┌─ TASK MATERIAL
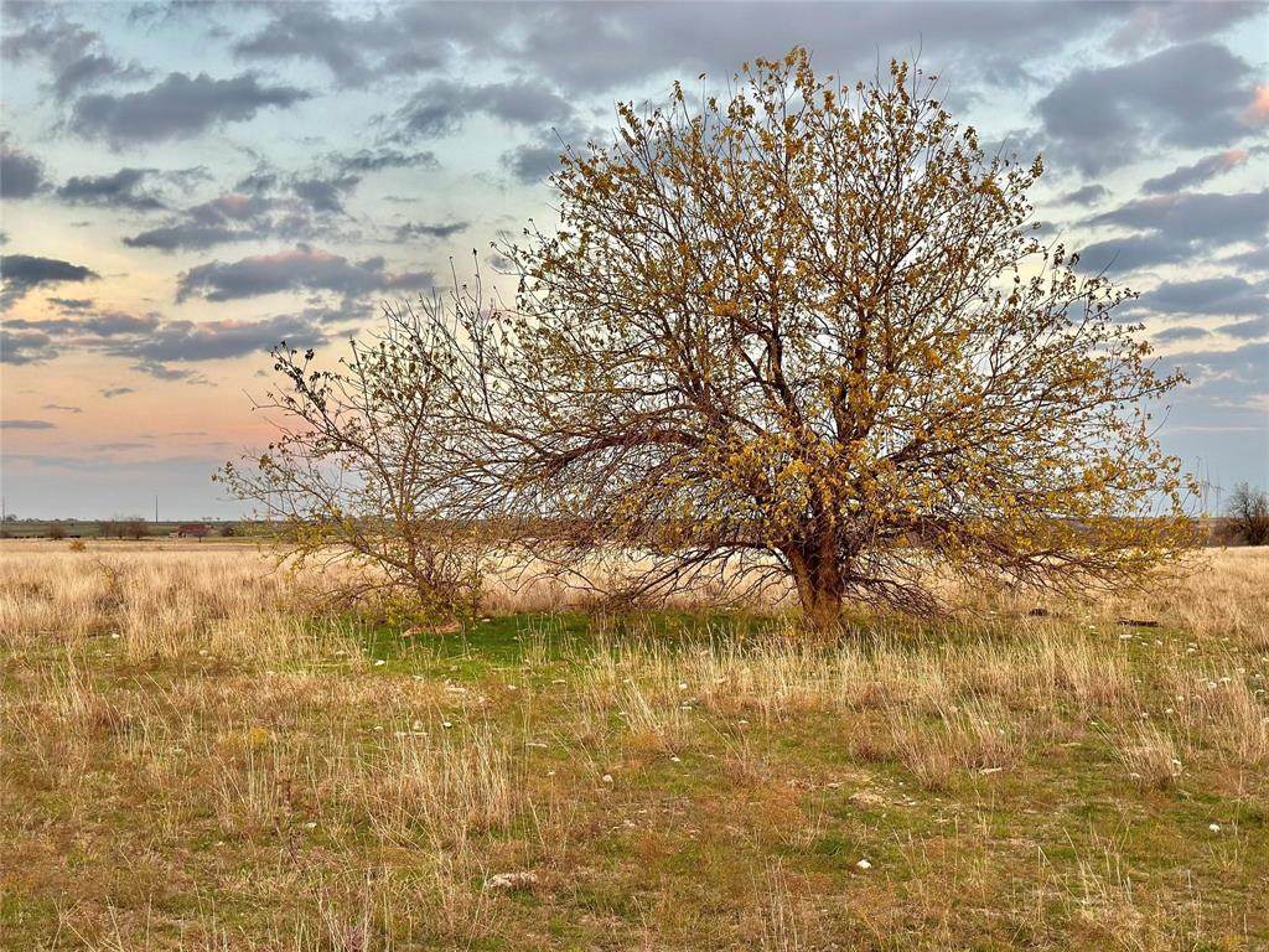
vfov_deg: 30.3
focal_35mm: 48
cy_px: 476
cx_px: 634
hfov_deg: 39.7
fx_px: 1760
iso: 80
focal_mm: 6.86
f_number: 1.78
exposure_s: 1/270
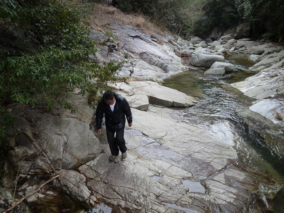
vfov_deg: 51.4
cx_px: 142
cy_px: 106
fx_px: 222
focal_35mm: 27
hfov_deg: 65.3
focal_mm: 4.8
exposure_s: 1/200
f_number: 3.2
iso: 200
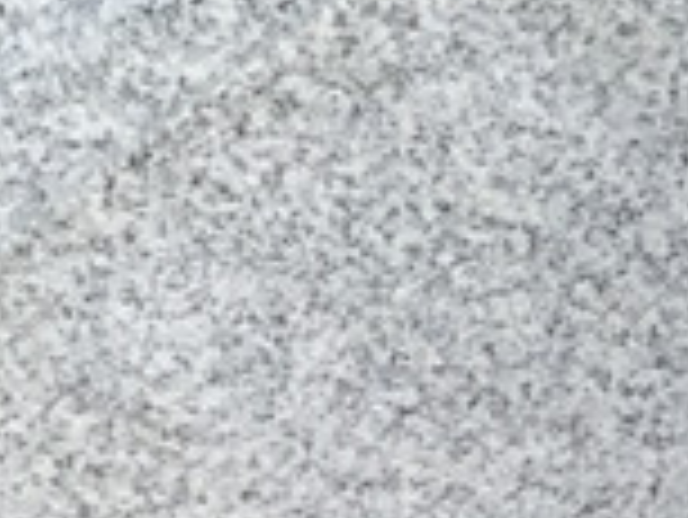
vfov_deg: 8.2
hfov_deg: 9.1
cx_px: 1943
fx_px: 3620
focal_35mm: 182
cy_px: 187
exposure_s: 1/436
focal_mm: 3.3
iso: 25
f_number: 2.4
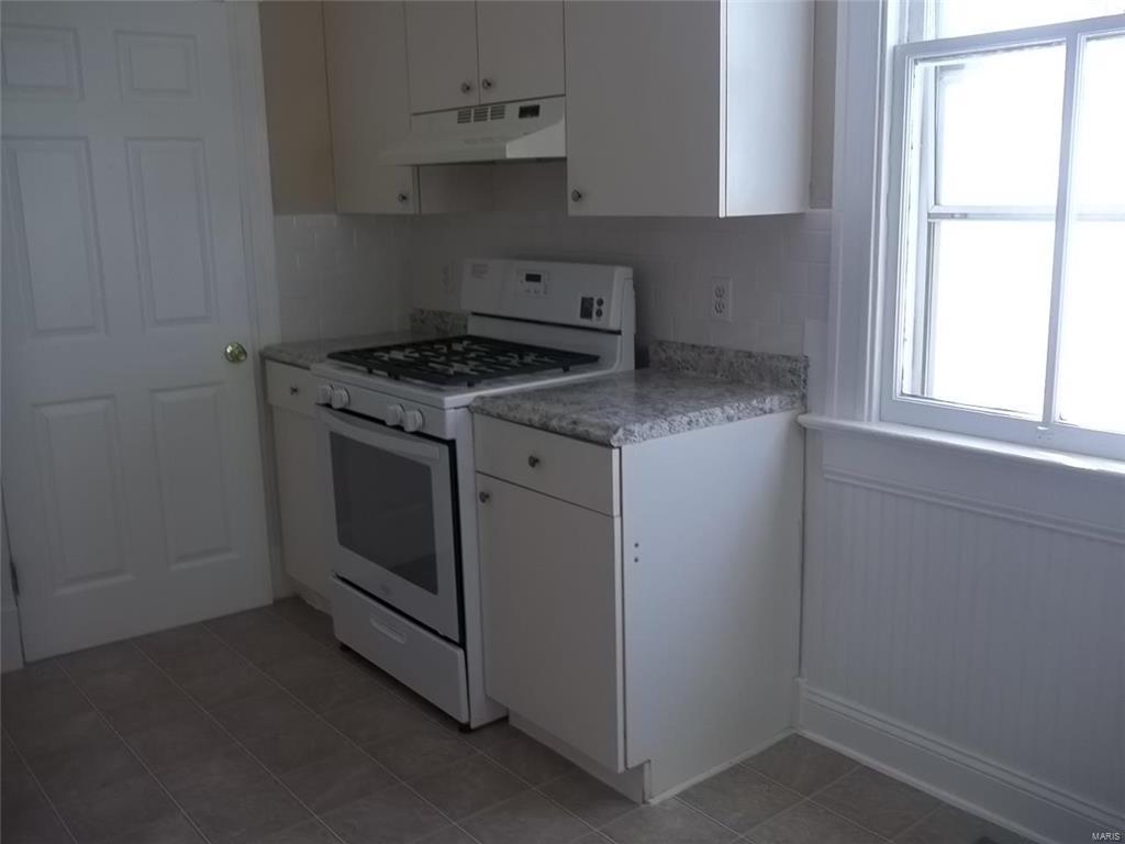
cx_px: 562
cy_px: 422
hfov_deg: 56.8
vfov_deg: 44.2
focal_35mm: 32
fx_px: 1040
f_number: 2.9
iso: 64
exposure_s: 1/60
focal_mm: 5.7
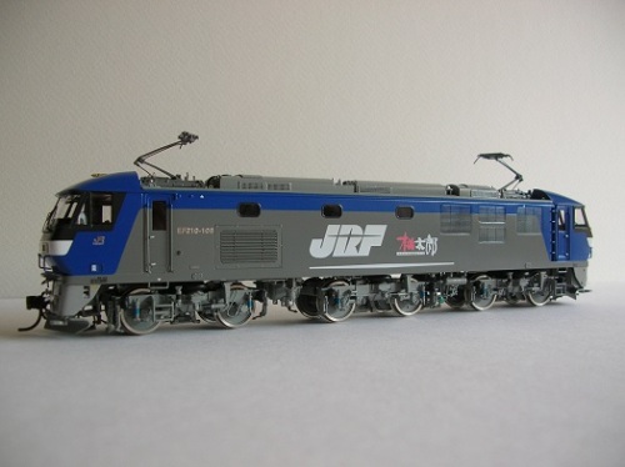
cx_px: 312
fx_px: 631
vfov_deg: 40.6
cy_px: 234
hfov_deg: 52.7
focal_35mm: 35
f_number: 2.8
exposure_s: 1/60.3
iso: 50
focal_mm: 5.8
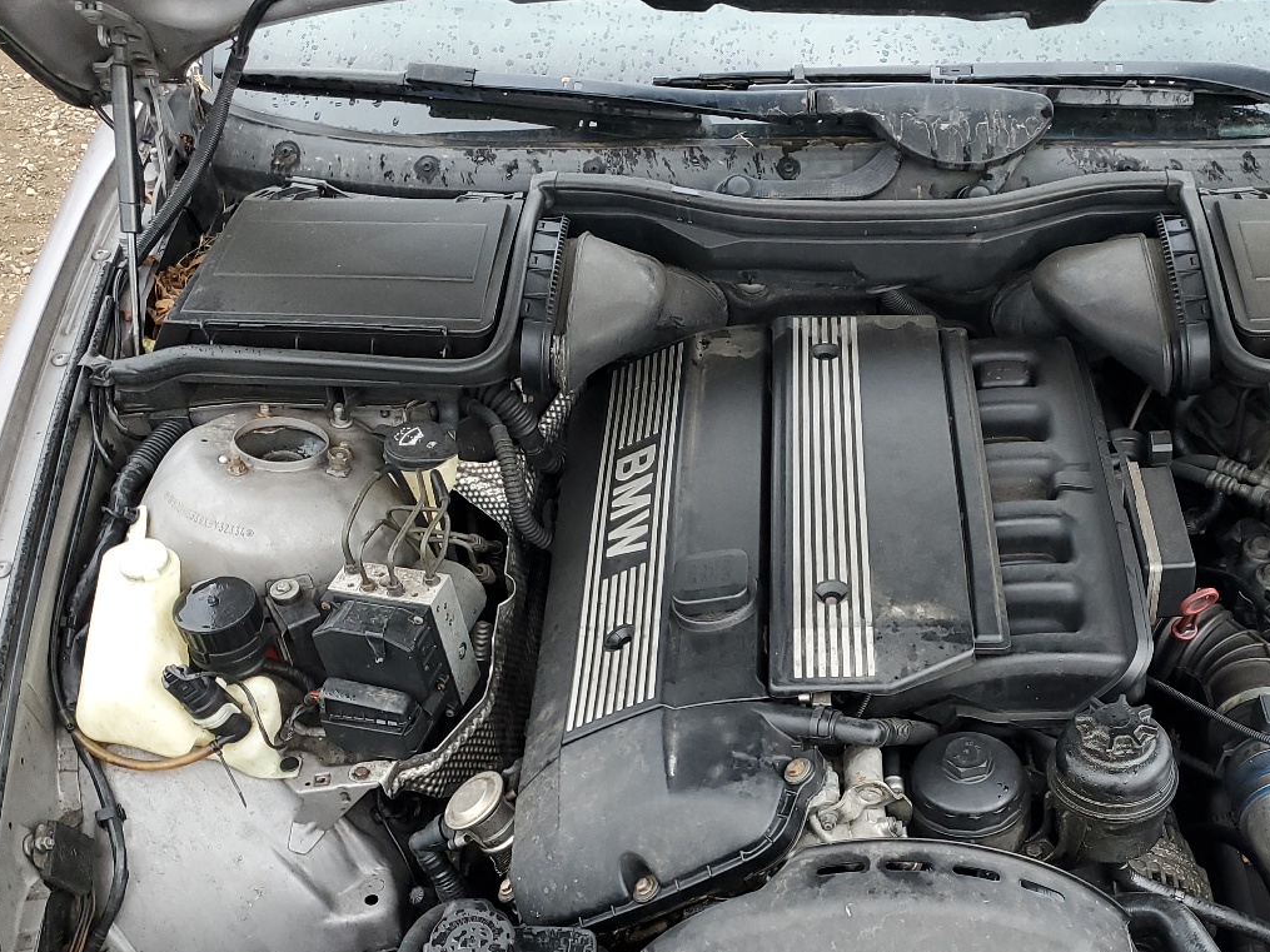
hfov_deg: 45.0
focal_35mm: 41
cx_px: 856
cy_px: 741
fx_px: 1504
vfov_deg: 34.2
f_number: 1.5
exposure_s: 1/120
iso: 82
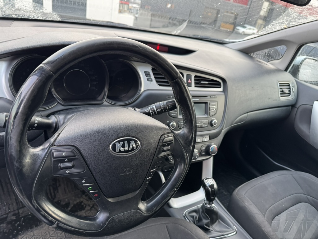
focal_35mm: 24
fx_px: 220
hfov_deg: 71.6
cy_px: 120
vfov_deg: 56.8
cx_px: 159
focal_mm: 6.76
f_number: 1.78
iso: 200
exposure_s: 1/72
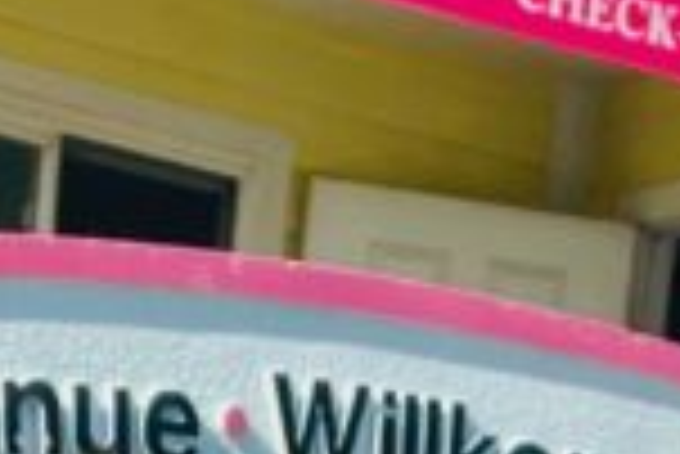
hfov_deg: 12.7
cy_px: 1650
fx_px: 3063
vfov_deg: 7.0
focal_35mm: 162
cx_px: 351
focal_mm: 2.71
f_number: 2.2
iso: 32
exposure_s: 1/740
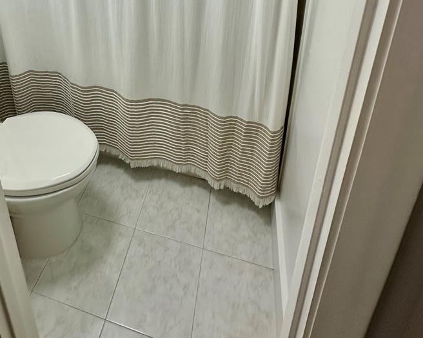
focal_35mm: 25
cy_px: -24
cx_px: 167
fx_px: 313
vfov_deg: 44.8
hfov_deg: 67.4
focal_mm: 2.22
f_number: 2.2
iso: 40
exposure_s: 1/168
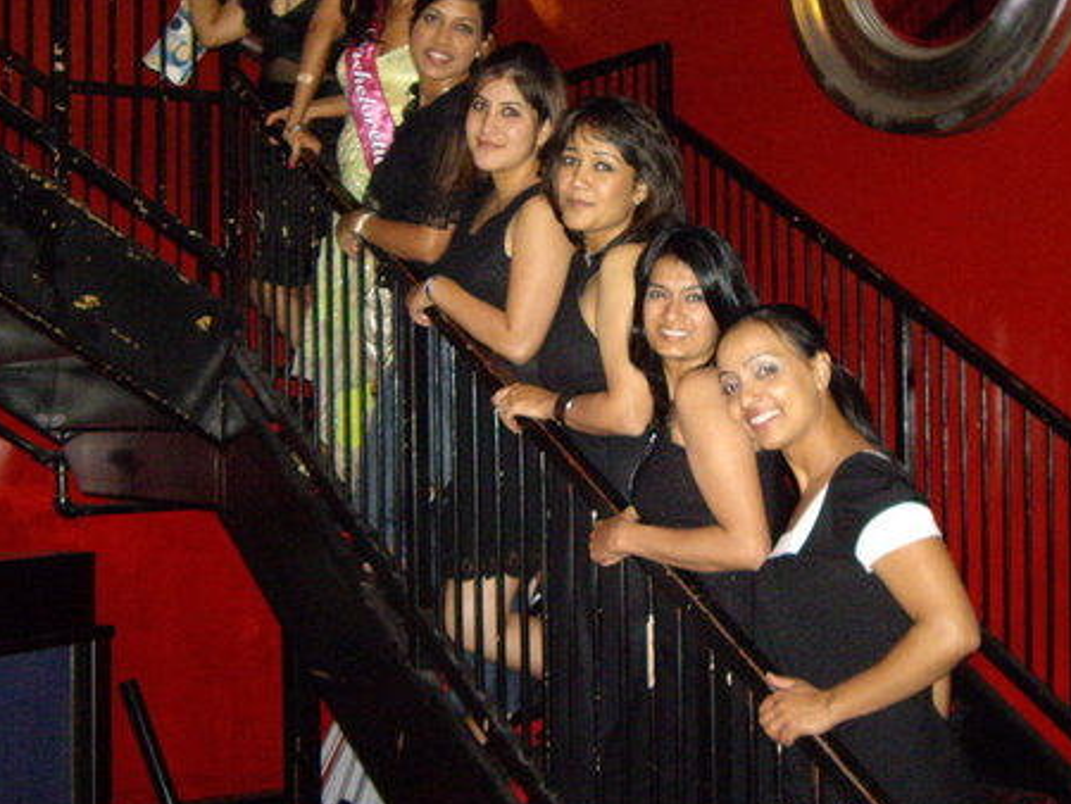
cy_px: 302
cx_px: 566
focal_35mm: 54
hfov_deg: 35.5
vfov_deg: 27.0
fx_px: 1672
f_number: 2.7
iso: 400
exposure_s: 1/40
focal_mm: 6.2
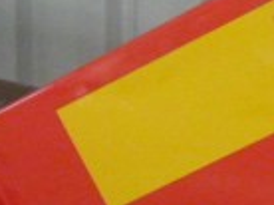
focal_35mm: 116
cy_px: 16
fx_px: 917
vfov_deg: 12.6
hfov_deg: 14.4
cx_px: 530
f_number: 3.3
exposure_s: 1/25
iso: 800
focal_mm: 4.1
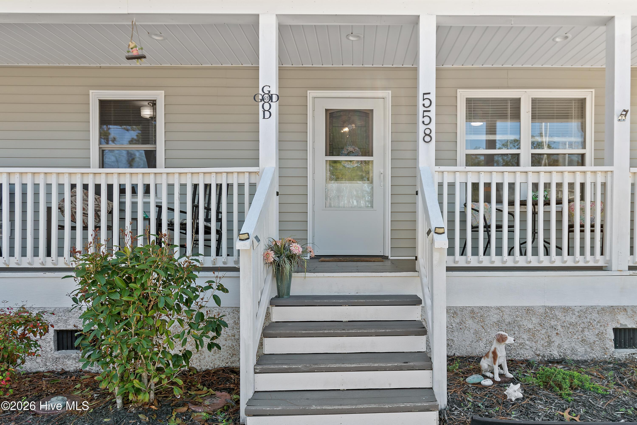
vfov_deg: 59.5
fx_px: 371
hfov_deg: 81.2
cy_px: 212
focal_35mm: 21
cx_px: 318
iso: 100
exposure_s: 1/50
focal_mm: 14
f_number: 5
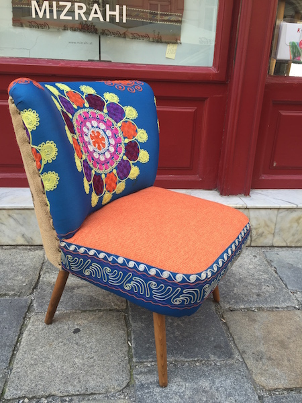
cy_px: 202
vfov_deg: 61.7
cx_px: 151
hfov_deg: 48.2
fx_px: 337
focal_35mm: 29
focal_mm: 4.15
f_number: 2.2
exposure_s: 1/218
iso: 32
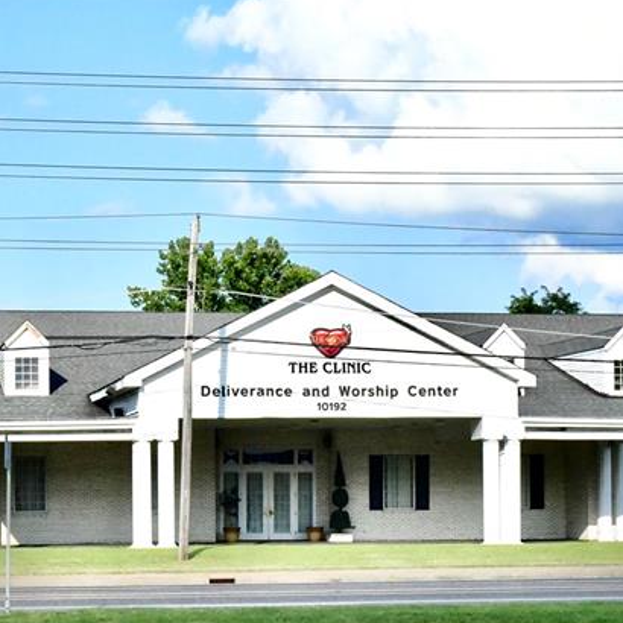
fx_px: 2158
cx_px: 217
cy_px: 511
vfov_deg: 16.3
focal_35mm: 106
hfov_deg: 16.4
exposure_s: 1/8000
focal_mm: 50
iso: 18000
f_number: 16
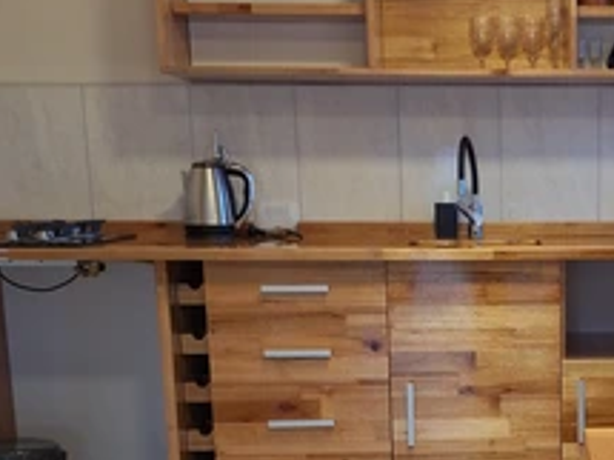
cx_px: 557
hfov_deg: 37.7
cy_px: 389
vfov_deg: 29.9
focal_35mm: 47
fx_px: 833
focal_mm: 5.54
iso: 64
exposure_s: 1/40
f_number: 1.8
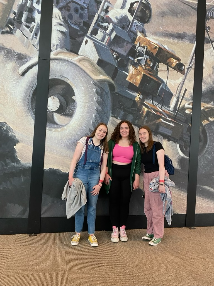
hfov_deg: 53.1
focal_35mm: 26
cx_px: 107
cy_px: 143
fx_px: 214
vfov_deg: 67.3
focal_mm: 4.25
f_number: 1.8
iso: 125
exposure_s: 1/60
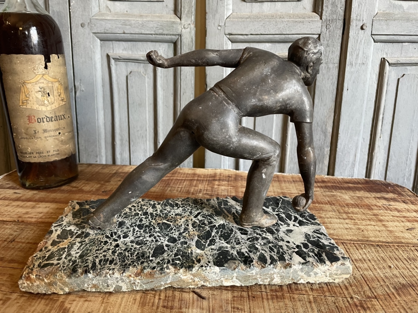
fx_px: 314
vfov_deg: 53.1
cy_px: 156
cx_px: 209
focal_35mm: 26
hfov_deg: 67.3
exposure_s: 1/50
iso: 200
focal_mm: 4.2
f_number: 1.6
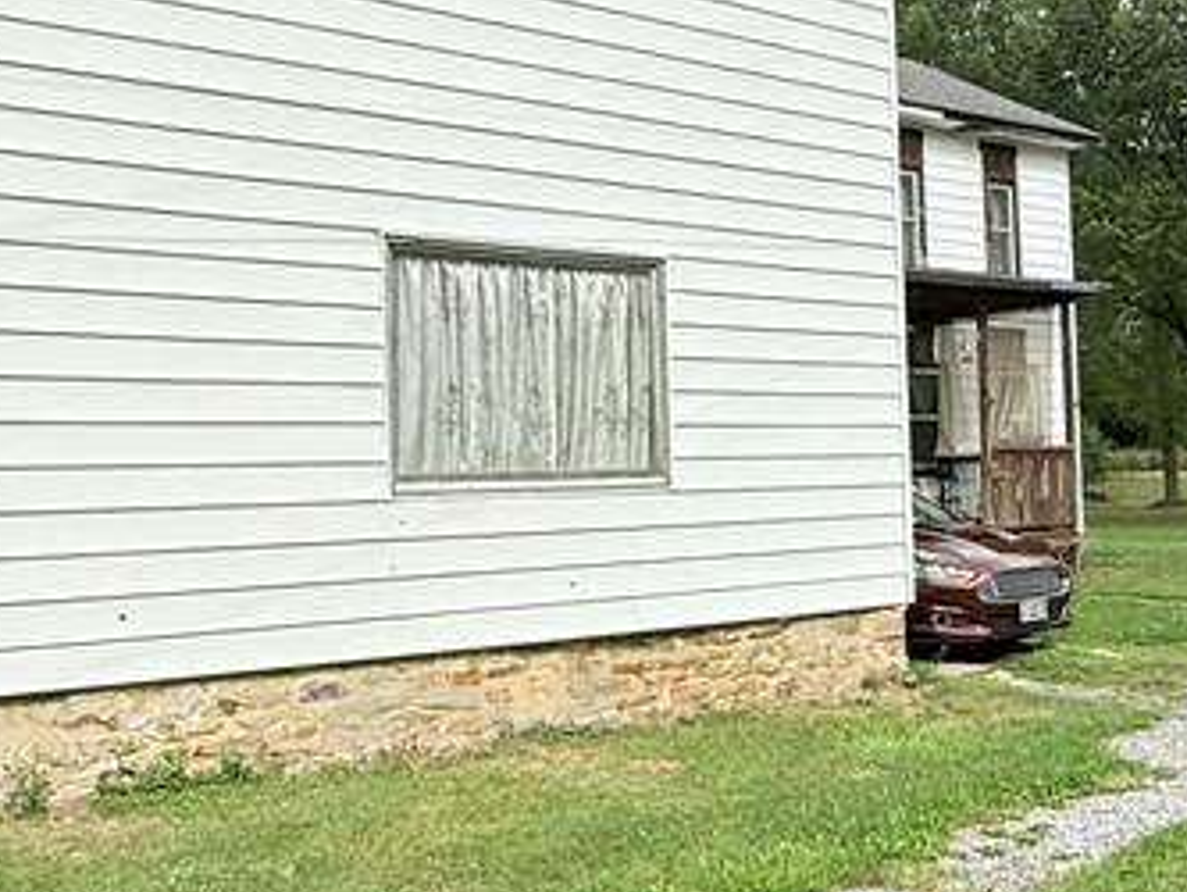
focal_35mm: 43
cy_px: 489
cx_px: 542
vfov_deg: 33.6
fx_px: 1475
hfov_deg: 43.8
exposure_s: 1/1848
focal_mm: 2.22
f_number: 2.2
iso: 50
└─
Keep every word of the records and none of the pictures when you print them again.

◆ **WRITTEN ANSWER**
vfov_deg: 30.3
focal_35mm: 48
cy_px: 476
cx_px: 634
hfov_deg: 39.7
fx_px: 1760
iso: 80
focal_mm: 6.86
f_number: 1.78
exposure_s: 1/270
vfov_deg: 51.4
cx_px: 142
cy_px: 106
fx_px: 222
focal_35mm: 27
hfov_deg: 65.3
focal_mm: 4.8
exposure_s: 1/200
f_number: 3.2
iso: 200
vfov_deg: 8.2
hfov_deg: 9.1
cx_px: 1943
fx_px: 3620
focal_35mm: 182
cy_px: 187
exposure_s: 1/436
focal_mm: 3.3
iso: 25
f_number: 2.4
cx_px: 562
cy_px: 422
hfov_deg: 56.8
vfov_deg: 44.2
focal_35mm: 32
fx_px: 1040
f_number: 2.9
iso: 64
exposure_s: 1/60
focal_mm: 5.7
cx_px: 312
fx_px: 631
vfov_deg: 40.6
cy_px: 234
hfov_deg: 52.7
focal_35mm: 35
f_number: 2.8
exposure_s: 1/60.3
iso: 50
focal_mm: 5.8
hfov_deg: 45.0
focal_35mm: 41
cx_px: 856
cy_px: 741
fx_px: 1504
vfov_deg: 34.2
f_number: 1.5
exposure_s: 1/120
iso: 82
focal_35mm: 24
fx_px: 220
hfov_deg: 71.6
cy_px: 120
vfov_deg: 56.8
cx_px: 159
focal_mm: 6.76
f_number: 1.78
iso: 200
exposure_s: 1/72
hfov_deg: 12.7
cy_px: 1650
fx_px: 3063
vfov_deg: 7.0
focal_35mm: 162
cx_px: 351
focal_mm: 2.71
f_number: 2.2
iso: 32
exposure_s: 1/740
focal_35mm: 25
cy_px: -24
cx_px: 167
fx_px: 313
vfov_deg: 44.8
hfov_deg: 67.4
focal_mm: 2.22
f_number: 2.2
iso: 40
exposure_s: 1/168
cy_px: 302
cx_px: 566
focal_35mm: 54
hfov_deg: 35.5
vfov_deg: 27.0
fx_px: 1672
f_number: 2.7
iso: 400
exposure_s: 1/40
focal_mm: 6.2
focal_35mm: 116
cy_px: 16
fx_px: 917
vfov_deg: 12.6
hfov_deg: 14.4
cx_px: 530
f_number: 3.3
exposure_s: 1/25
iso: 800
focal_mm: 4.1
vfov_deg: 59.5
fx_px: 371
hfov_deg: 81.2
cy_px: 212
focal_35mm: 21
cx_px: 318
iso: 100
exposure_s: 1/50
focal_mm: 14
f_number: 5
cy_px: 202
vfov_deg: 61.7
cx_px: 151
hfov_deg: 48.2
fx_px: 337
focal_35mm: 29
focal_mm: 4.15
f_number: 2.2
exposure_s: 1/218
iso: 32
fx_px: 2158
cx_px: 217
cy_px: 511
vfov_deg: 16.3
focal_35mm: 106
hfov_deg: 16.4
exposure_s: 1/8000
focal_mm: 50
iso: 18000
f_number: 16
cx_px: 557
hfov_deg: 37.7
cy_px: 389
vfov_deg: 29.9
focal_35mm: 47
fx_px: 833
focal_mm: 5.54
iso: 64
exposure_s: 1/40
f_number: 1.8
hfov_deg: 53.1
focal_35mm: 26
cx_px: 107
cy_px: 143
fx_px: 214
vfov_deg: 67.3
focal_mm: 4.25
f_number: 1.8
iso: 125
exposure_s: 1/60
fx_px: 314
vfov_deg: 53.1
cy_px: 156
cx_px: 209
focal_35mm: 26
hfov_deg: 67.3
exposure_s: 1/50
iso: 200
focal_mm: 4.2
f_number: 1.6
focal_35mm: 43
cy_px: 489
cx_px: 542
vfov_deg: 33.6
fx_px: 1475
hfov_deg: 43.8
exposure_s: 1/1848
focal_mm: 2.22
f_number: 2.2
iso: 50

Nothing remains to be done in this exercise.